AP of working fibers

Answer 12

▪️Average of RMP = -90mV
▪️Electr impulse -> stimulation => RMP -> threshold potential
▪️=> Na channels open -> Na influx from EC (1 enters the 0-phase)
0-phase - depolarization: cont influx, MP ~ +25mV => inactivation of channels
1-phase - overshoot: => repolarization: Cl influx, K efflux
2-phase - plateau: Ca channels open => Ca influx, K channels open => K efflux. Balance => elongation => prevention of a premature AP
3-phase - full repolarization: late K channels open => K rapidly flows out while Ca channels close => electrochemical gradient

“Absolute refractory period”: stimulus -> after 0-phase + before the end of 2-phase => cannot elicit new AP
“Relative refractory period”: stimulus -> after the end of 2-phase, but before reaching threshold potential => if strong -> new AP
“Supernormal Period”: bw threshold + RMP, even a slight stimulus => new AP

Question 13

Electromechanical coupling

Answer 13

🔹DIAD (skeletal m: triad): T-tubules + SR are in contact.
L-type Ca (tubular) + Ca dependent (SR) + membrane Ca dependent (EC) channels open => HUGE amount of Ca around sarcomeres => contraction
ATP-dependent pump: Ca -> SR
Na/Cl antiport: Ca -> EC space
IC Ca => relaxation

Question 14

Cardiac cycle

Answer 14

Systole (contraction) + Diastole (relaxation).
Total length (Ca) = 800msec
- Ventricular Systole (270msec):
Ventricles are filled with blood => tension closes the cuspidal valves (to the atria). Tension keeps increasing => CC shorten + SEC stretch, no V change => “isovolumetric contraction”: when P in ventr > P found in aorta + pulmo a => semilunar valves open (50 msec)
Increasing tension => heart: ovoid -> spherical shape
Auxotonic contraction: blood -> large aa (220msec)- fast ejection (80% of SV = 90msec) + slow ejection (tension drops = 130msec)

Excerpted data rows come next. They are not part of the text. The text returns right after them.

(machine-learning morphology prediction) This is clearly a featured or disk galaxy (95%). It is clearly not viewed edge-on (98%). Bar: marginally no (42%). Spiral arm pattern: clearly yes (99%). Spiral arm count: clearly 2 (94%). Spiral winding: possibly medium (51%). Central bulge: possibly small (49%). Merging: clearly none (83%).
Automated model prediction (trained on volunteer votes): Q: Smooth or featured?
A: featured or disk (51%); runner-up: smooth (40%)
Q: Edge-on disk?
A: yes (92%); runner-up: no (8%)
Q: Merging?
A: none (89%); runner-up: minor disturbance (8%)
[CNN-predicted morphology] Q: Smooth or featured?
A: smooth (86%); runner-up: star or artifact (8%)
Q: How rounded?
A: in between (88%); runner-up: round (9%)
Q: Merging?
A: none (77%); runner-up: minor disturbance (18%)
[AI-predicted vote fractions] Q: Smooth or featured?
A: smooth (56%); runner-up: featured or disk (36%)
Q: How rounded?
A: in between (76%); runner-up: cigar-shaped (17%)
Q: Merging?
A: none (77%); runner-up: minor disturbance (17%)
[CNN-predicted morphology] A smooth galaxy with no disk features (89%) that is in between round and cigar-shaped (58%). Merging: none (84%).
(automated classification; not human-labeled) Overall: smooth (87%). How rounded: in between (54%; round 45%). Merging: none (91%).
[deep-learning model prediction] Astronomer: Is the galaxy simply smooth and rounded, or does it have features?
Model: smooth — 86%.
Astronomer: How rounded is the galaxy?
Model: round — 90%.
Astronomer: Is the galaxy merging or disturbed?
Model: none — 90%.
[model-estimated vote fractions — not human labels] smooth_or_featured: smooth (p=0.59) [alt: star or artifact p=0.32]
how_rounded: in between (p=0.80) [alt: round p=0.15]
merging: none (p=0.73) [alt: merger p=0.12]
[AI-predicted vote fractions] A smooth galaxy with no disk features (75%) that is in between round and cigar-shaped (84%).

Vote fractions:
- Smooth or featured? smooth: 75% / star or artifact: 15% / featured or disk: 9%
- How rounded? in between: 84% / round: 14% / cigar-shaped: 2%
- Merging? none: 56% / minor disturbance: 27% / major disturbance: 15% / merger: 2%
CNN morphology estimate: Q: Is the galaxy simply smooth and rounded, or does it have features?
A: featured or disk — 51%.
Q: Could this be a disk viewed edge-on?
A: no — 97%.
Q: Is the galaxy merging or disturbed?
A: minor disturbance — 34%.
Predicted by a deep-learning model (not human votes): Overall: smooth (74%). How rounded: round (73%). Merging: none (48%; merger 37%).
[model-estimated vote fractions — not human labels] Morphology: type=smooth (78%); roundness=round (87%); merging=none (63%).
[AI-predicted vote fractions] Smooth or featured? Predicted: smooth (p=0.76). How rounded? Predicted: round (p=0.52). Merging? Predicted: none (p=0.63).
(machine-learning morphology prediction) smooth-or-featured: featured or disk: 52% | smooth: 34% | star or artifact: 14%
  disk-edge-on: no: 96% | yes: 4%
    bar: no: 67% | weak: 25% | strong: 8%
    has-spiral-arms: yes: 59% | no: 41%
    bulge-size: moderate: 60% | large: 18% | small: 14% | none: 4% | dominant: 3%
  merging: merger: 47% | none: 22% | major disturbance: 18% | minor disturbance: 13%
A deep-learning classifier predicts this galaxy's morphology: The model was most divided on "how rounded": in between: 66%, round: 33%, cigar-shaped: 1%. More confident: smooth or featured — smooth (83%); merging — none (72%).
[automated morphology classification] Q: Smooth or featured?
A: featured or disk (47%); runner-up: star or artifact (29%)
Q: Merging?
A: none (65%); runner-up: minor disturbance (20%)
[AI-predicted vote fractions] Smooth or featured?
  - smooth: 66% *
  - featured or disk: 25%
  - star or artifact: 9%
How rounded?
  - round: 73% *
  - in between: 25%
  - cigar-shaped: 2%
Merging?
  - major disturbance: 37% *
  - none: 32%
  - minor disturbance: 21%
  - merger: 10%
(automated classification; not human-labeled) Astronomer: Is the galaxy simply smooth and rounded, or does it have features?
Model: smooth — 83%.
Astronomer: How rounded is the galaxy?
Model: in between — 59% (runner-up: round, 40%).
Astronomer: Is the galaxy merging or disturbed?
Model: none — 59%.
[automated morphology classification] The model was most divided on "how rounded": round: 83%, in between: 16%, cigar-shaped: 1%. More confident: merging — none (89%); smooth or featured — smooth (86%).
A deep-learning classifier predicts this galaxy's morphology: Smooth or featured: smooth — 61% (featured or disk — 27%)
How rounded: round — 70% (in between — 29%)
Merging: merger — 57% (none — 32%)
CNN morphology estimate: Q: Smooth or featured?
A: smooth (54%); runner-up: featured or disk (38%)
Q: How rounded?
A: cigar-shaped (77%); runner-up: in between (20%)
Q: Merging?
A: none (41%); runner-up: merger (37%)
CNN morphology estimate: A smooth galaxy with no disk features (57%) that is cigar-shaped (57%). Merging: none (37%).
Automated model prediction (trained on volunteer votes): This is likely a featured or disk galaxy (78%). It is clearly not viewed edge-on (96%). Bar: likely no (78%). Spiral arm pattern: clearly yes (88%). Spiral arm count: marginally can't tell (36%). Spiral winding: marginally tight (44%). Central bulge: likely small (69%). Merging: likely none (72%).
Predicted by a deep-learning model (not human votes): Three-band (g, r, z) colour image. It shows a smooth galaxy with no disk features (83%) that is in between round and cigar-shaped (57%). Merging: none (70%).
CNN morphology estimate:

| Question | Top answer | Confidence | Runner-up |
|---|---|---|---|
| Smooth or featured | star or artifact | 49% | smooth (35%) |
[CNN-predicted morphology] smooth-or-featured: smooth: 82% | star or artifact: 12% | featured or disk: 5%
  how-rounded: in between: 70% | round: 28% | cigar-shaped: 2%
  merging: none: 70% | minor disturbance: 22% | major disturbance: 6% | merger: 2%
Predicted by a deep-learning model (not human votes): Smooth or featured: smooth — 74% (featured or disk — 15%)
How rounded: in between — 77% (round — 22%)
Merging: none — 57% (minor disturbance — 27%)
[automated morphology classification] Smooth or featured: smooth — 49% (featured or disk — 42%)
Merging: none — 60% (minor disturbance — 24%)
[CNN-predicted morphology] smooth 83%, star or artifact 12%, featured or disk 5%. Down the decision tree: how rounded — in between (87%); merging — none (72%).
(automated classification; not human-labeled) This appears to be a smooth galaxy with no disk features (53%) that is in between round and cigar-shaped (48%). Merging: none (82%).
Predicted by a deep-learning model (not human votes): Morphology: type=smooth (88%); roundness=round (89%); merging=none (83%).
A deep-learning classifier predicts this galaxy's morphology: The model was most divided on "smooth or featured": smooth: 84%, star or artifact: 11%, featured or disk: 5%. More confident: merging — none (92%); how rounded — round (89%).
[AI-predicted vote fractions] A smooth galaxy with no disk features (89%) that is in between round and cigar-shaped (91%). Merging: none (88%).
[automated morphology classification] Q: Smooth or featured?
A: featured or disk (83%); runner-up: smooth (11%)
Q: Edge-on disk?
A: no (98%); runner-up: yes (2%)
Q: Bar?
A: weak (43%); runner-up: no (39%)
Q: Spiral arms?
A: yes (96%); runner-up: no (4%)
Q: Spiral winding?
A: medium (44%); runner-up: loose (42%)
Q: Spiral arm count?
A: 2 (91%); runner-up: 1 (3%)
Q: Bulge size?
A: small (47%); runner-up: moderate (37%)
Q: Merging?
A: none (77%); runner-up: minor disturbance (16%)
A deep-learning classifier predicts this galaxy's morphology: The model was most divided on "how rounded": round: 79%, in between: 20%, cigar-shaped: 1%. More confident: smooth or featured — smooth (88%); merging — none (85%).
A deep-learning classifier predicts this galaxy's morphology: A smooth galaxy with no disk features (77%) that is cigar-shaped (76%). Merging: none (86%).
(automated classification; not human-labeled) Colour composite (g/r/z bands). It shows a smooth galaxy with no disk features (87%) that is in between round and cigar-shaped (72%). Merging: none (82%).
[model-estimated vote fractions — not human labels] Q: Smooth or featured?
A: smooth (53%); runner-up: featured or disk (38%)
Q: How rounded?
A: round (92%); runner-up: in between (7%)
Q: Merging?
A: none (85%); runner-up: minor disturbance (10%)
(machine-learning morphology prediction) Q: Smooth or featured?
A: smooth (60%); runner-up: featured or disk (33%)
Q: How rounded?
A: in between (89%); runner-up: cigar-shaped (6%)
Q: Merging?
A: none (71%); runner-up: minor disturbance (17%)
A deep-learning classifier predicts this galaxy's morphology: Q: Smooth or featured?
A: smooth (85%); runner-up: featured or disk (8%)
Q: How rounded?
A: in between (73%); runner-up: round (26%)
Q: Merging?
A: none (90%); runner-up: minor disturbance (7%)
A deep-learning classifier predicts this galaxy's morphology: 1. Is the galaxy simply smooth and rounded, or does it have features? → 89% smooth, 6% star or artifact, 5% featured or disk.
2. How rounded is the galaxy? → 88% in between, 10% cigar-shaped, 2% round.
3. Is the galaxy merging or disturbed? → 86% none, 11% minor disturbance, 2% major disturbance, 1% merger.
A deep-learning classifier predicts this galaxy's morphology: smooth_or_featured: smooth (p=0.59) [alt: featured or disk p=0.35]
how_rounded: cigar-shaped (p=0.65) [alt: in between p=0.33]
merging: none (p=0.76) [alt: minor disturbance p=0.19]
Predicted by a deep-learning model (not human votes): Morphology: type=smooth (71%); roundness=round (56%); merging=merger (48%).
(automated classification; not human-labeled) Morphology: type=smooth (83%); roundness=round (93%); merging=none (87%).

• Ventricular Diastole (530msec):
  Isovolumetric relaxation: P in ventricles < P in atria -> passive opening of cuspidal valves => filling phase (120msec).
  Isotonic relaxation: Isotonic filling (410msec)- fast filling (60% = 110msec), reduced filling (NA node => new AP => depolarization + contraction of atria commences = 190msec), atrial systole (110msec)

Question 15

Parameters of cardiac cycle

Answer 15

1. P: determines the position of valves + flow of blood, changes
2. V: Isovolumetric stage = const, Systole (early ejection) = decreased, Diastole: rapid filling and then reduced
3. Valves: semilunar = closed during diastole/ opened during systole, cuspid = the opposite
4. Heart sounds: 1st: systolic heart sound (closure of cuspid valves) + vibration of m contraction (weak) + turbulence of blood due to closure of valves (pronounced) + due to fast ejection (weak)
   2nd: diastolic heart sound (closure of semilunar valves- 1st aortic)
   3rd: filling of ventricles
   4th: turbulent flow by atrial contraction (may lack)
5. Jugular P: sudden cardiac relaxation (heart -> cran => increases P in jugular v)

Question 16

ECG

Answer 16

Electrical activity of myocytes + sum of the activities of all fibers. It can be measured on the surface of the body.
Einthoven -> device for detection of slight electrical changes (mV). The graphical pattern- potential changes during rhythmic cardiac activity.
The heart as a dipole: characterized by a 3D vector which has direction, measure + polarity. Pairs of electrodes are placed around the heart => Einthoven’s triangle. During rest = 0. Einthoven’s standard bipolar leads = potential diff be 2 of the 3 electrodes.
- Lead 1: RA – LA
- Lead 2: RA – LL
- Lead 3: LA – LL

Question 17

Analysis of ECG

Answer 17

Deflections = waves, line that falls bw waves = segment, parts with 1+ waves + segments = complexes. Measure ECG by oscilloscope.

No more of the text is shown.